Another theory: Shooters want fame. There’s certainly merit to that argument. Much like the greedy and hypocritical Oshima Island ferrymen, the media screams, “We must end the violence,” while making every new shooter a household name. Umpqua College shooter Chris Harper-Mercer, for example, carried out his killings as an homage to the previous shooters who had become his idols. But what are ya gonna do? You can’t muzzle the press, and you shouldn’t want to. Yeah, it doesn’t help things when shooters gain immortality, but personally I’d rather live with the odd occasional shooting than with European-style press controls and gag orders.
As long as we have free speech, gun rights, an aversion to involuntary institutionalization, and a society not yet as neutered as Canada and Europe, we’re gonna have mass shootings. And yes, there will be spikes both real (the March ’98 to May ’99 school shooting wave) and imagined (“Two in one day! It’s statistically impossible!”). As Steve Sailer recently pointed out on Twitter, in the ’60s and ’70s political assassinations seemed to be the new norm in America. Then the spike just tapered off. Sometimes the ebb comes as suddenly as the flow, and if you think you’re in the middle of a flow, it really is best to hold your damn fudge and retain perspective.

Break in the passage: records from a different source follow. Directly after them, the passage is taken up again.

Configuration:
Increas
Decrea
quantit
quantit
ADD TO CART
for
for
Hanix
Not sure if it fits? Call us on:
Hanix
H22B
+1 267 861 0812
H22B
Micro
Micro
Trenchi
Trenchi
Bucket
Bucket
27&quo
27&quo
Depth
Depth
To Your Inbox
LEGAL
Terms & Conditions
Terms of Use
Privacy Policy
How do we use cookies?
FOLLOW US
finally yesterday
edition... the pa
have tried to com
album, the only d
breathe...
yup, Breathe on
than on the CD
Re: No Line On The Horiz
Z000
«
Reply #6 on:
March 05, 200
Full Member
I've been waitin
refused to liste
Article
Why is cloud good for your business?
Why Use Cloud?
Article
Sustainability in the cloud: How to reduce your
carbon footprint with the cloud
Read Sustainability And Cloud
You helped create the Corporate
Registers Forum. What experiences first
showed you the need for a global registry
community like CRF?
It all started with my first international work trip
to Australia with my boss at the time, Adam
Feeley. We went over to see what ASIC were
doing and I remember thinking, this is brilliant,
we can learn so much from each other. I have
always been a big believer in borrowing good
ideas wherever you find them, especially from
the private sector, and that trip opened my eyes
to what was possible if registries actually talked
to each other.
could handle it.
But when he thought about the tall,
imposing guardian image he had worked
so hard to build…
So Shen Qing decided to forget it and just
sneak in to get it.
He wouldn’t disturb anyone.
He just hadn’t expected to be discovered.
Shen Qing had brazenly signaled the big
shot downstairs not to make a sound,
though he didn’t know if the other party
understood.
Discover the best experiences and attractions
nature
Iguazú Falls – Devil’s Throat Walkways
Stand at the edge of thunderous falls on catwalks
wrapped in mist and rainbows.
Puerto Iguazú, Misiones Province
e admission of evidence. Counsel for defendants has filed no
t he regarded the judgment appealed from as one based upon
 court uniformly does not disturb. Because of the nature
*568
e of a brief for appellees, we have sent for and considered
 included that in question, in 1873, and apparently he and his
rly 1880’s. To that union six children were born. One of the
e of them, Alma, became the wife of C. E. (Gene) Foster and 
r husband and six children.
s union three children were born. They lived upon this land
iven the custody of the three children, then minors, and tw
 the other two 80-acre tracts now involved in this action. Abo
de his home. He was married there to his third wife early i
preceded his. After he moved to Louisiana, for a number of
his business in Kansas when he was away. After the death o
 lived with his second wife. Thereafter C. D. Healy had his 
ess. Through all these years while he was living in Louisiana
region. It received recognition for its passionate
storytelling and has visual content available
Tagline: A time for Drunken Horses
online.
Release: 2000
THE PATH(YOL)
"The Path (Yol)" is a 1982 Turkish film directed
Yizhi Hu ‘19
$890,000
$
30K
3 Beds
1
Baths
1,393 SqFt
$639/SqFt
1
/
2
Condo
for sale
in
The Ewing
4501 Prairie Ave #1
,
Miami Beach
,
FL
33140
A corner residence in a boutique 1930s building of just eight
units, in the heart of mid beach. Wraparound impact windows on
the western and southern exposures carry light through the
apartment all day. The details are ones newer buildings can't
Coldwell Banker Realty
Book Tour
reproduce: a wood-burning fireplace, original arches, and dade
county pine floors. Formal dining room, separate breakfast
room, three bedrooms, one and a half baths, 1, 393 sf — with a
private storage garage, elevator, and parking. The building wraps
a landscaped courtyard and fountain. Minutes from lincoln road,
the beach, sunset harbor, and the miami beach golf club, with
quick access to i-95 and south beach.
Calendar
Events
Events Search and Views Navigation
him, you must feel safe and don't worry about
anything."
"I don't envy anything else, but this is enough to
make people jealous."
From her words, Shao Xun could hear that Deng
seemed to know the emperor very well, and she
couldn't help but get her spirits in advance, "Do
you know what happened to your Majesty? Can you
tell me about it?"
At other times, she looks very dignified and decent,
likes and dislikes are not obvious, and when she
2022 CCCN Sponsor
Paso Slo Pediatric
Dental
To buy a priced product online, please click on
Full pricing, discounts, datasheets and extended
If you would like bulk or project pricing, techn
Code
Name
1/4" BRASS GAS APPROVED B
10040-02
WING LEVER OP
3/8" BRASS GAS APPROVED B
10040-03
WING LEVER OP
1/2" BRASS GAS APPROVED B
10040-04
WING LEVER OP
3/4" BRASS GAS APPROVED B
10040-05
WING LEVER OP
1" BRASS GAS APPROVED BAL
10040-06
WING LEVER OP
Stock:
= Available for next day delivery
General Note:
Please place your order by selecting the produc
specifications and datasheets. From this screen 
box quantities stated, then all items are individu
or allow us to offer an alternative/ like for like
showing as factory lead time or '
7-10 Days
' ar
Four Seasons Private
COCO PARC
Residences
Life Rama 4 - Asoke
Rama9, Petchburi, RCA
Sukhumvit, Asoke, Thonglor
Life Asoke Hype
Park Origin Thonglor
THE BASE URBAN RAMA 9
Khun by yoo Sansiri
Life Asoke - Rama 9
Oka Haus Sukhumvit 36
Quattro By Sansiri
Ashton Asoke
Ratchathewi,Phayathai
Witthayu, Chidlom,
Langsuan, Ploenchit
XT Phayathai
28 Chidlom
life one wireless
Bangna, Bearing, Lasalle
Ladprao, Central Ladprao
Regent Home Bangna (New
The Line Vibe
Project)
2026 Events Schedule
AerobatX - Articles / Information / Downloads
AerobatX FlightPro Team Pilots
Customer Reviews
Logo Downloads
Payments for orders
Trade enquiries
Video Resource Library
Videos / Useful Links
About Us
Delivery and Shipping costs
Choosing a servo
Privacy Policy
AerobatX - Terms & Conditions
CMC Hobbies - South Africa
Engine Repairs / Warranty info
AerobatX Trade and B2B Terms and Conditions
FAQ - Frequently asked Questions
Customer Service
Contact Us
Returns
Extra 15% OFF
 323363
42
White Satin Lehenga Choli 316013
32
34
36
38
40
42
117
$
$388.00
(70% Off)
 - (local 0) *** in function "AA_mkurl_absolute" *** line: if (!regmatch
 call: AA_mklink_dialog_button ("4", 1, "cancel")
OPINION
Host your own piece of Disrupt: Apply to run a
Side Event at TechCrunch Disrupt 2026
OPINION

That doesn’t mean do nothing. There are all kinds of precautions that can be taken to reduce the carnage caused by mass shootings. But if you’re trying to find “the cause” or “the answer,” you’re wasting your time.
In fact, you might even be approaching the issue from the wrong perspective. You’re searching for the bad things about this country that create mass shooters. Perhaps instead you should be considering the possibility that mass shootings are actually by-products of the good things about the U.S.—gun rights, free speech, and a system that favors individual freedom over public safety when it comes to mental health.
You believe in utopia? Go be a communist. In the real world, no society is perfect and you have to accept the bad with the good. It’s like the song “Pennies From Heaven.” Rain is the price we pay to have flowers, so don’t start building an ark just because we got two cloudbursts in one day. Mass shootings are still rare, and violent crime in general is down across the board in the U.S.
For once, the news isn’t actually that grim. Opinion journalists will always inflate a problem to justify the need for their wise words of advice. But in this instance, ignore the opinion a-holes. They’re as full of hot air as a suicide volcano.
There is no epidemic. Sleep well tonight.